購入する中古車を決めた場合、どのような事務手続きがあり、必要な書類があるのでしょうか。
「一般中古車」とは、私たちが購入し、使用した後に売却し、再び販売される車両のこと指します。「一般中古車」と同じように使用した車両を引き取り、売却することは同じになりますが、「認定中古車」というものもあります。「認定中古車」とは正規ディーラーの取り扱う車両で、比較的新しい車両が対象となります。走行距離、数多くの検査や部品の交換など、十分にメンテナンスを行った一定以上の品質を保証した中古車となります。ディーラーが保証をつける分、一般中古車に比べて販売価格は高くなる傾向がありますが、購入する際に、信用と安心感が増します。「一般中古車」「認定中古車」は販売され、使用された後に再び販売される車両ですが、これとは違った「新古車」という車があります。「中古車」とは一度ナンバー登録された車両という定義がありますが、ディーラーのショールームに展示してある車両や試乗車なども、ナンバーがついていれば、誰も乗っていなくても「中古車」となります。このような走行距離が短いままに中古車扱いとなる車両を「新古車」(未使用中古車)といいます。このような「新古車」も中古車市場でたくさん取り扱われています。新車購入は経済的に無理だけど、中古車も避けたいと思っている方には、この「新古車」を検討してみる価値があります。
1960年代には現在のような中古車流通の仕組みが整備されていませんでした。新車を購入する際に下取りした車両は、ディーラーが自社で販売したり、販売しきれない場合は、ブローカーを通して中古車販売業者へと流したりしていました。このころの中古車販売業者は、企業の規模としては零細なものが多く、中古車市場はディーラーに主導権がありました。しかし高度経済成長のなか、ディーラーは中古車部門への関心は低く、力を注ぐことはありませんでした。1970年代に入ると、中古車のオークション形式が各地で行われるようになり、1980年代には、大規模なオークションやインタネットオークションなども開かれるようになり、車両を大量で売買が可能になりました。1990年代には全国展開を行う中古車買取専門の業者も登場しました。中古車の仕入れが安定することで、特定の車種をのみを扱うといった独立系販売業者も増加しました。その後中古車市場は成長拡大し、大規模な中古車取り扱い業者も見受けられるようになりました。このような中古車買取専門業者の著しい進出によりディーラーの中古車市場における地位は低下しましたが、90年後半になると中古車市場も頭打ちの状況となり、経済の影響から安い低年式中古車の需要が高まり、中古車取り扱い業者にとっては厳しい状況になりました。また2000年に入るとディーラーが中古車取扱店を立ち上げるなど、ディーラー自身も中古車市場へ参入する動きもあるようです。

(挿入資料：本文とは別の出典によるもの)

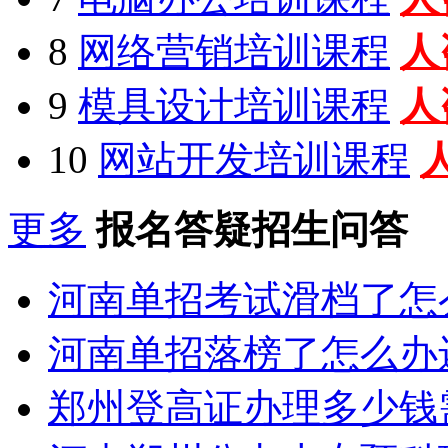
8
网络营销培训课程
人
9
模具设计培训课程
人
10
网站开发培训课程
更多
报名答疑招生问答
河南单招考试滑档了怎
河南单招落榜了怎么办
郑州登高证办理多少钱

ここ数年、日本経済の低迷化から新車販売数が減り始めました。また以前なら数年で買い換えていた車を長く乗るという利用者も増え、そのため高年式・低走行の中古車が市場に出回る台数が減少する傾向があります。反面10年以上を超えた中古車は国内での販売は難しい面があり、中古車を取り扱う小売業者には厳しい環境となっています。以前は10年以上の低年式中古車は販売の見込みがないため解体処分されていましたが、日本の車は故障が少ないという理由から海外からの中古車の需要が増えているほか、部品取り用としての需要もあるようで、「リユース車」としてオークションなどで取り引きされるようになっています。新車の販売台数に伸び悩むディーラーも新車販売のみではなく、中古車市場へも注目を注ぎ始めるようになりました。ディーラー直営の中古車取扱店が中古車の販売台数の割合が年々増加する傾向にあります。以前は雑誌や新聞広告、中古車販売店へ直接見に行くなどが中古車情報を収集する手段でしたが、現在では大手中古車取扱店だけではなく、独立系小売店もホームページなどで宣伝を行っています。インターネットを利用することにより、全国の中古車の情報を収集することができ、この流れはますます拡大すると考えられます。しかし、インターネットに記載されている情報は、実際に見たり、試乗したりと直接確かめることができないので、業者の信用度が大切となります。ここ数年、国際的に二酸化炭素の排出削減の動きがあり、環境への配慮も必要となってきています。日本でもハイブリット車や低走行車などに対して、減税などの優遇を行っています。中古車市場においてもやはり低年式の中古車は排気ガス等の問題もあり敬遠される傾向にあり、逆にハイブリット車などは人気が高くなっているようです。